Badger cull pilots aimed at reducing cattle tuberculosis can take place in west Gloucestershire and west Somerset this year, the government has said.
The exact areas are not being revealed for security reasons.
But the majority of the Gloucestershire area lies near Tewkesbury and the Forest of Dean, while the Somerset area includes part of Taunton Deane.
Culling is likely to start in August and last for six weeks, with further areas likely to follow in the future.
The Department for Environment, Food and Rural Affairs (Defra) says that culling in highly affected areas can constrain a disease that is costing about £100m per year and necessitates the death of tens of thousands of cattle.
"Nobody wants to cull badgers," said Agriculture Minister Jim Paice.
"But no country in the world where wildlife carries TB has eradicated the disease in cattle without tackling it in wildlife too."
However, opponents, including scientists who spent a decade researching the issue, argue that culling cannot be a cost-effective way of tackling the disease.

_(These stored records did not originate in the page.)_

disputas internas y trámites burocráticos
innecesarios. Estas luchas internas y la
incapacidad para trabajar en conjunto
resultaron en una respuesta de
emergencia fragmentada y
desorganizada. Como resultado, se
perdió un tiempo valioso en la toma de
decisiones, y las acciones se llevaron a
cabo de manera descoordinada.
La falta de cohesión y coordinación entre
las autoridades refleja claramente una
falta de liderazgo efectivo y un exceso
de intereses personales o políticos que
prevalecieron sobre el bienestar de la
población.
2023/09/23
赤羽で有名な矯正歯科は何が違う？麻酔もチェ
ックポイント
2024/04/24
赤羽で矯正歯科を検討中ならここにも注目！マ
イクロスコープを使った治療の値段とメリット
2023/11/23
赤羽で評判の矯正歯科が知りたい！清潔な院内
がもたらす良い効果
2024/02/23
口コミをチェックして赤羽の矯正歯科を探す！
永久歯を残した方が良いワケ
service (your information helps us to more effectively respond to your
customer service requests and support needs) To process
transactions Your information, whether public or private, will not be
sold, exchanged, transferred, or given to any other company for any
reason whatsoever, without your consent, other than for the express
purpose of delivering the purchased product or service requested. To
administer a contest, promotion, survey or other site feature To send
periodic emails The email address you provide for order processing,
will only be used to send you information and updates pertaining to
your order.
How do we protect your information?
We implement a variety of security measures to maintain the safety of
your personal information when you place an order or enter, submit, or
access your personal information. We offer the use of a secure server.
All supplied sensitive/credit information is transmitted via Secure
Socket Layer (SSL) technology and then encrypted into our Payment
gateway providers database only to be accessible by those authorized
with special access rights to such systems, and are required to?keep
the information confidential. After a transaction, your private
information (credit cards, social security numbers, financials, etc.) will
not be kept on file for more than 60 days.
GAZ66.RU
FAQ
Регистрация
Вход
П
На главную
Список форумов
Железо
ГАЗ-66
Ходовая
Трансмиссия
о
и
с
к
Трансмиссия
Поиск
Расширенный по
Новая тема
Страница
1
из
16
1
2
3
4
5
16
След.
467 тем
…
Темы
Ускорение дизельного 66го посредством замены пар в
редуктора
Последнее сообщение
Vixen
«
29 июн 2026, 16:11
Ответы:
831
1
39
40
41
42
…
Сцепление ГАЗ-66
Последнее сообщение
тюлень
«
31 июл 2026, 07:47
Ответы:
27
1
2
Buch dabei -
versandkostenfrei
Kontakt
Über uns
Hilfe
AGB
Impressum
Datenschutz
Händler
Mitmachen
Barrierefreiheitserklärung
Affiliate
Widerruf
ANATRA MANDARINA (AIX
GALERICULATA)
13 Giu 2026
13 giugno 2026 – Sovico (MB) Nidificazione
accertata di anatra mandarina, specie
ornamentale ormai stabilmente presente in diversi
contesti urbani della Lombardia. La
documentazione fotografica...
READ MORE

The UK Randomised Badger Culling Trial (RBCT), or Krebs Trial, found that culling could make matters worse by disturbing the badgers' social structure, inducing them to range outside their normal territory and spread the tuberculosis bacterium to other farms.
There are concerns that the efficacy of the method of killing to be used in the pilots - "free shooting", where the badgers are simply shot - has never been formally studied.
One former government scientist recently described free shooting as "a recipe for perturbation".
Defra argues that if certain conditions are met, culling can reduce disease incidence by 16% over nine years.
Each area must cover at least 150 sq km, with culling taking place on at least 70% of land inside the zone.
The aim is to reduce badger populations inside the cull zones by at least 70%.
Natural England will issue licences for the pilots only if groups of farmers and landowners come forward with plans that meet these criteria.
Shadow Environment Secretary Mary Creagh said the cull would be neither humane nor cost-effective.
"This 'big society' badger cull will cost farmers more than it saves them, put a huge strain on police, and will spread bovine TB in the short term as badgers move out of cull areas.
"At the end of the cull, 84% of the TB problem will still remain."
The cost of policing will fall on the public purse. Defra is not publishing the exact locations because, a spokesman told BBC News: "Those licensed to cull badgers and living or working in the area must also be allowed to undertake lawful activity without fear of harm or intimidation".
Defra anticipates allowing 10 new cull zones each year.
Defra's plan relates only to England. The Welsh Assembly Government is expected to announce a decision on pilot culling in Wales soon.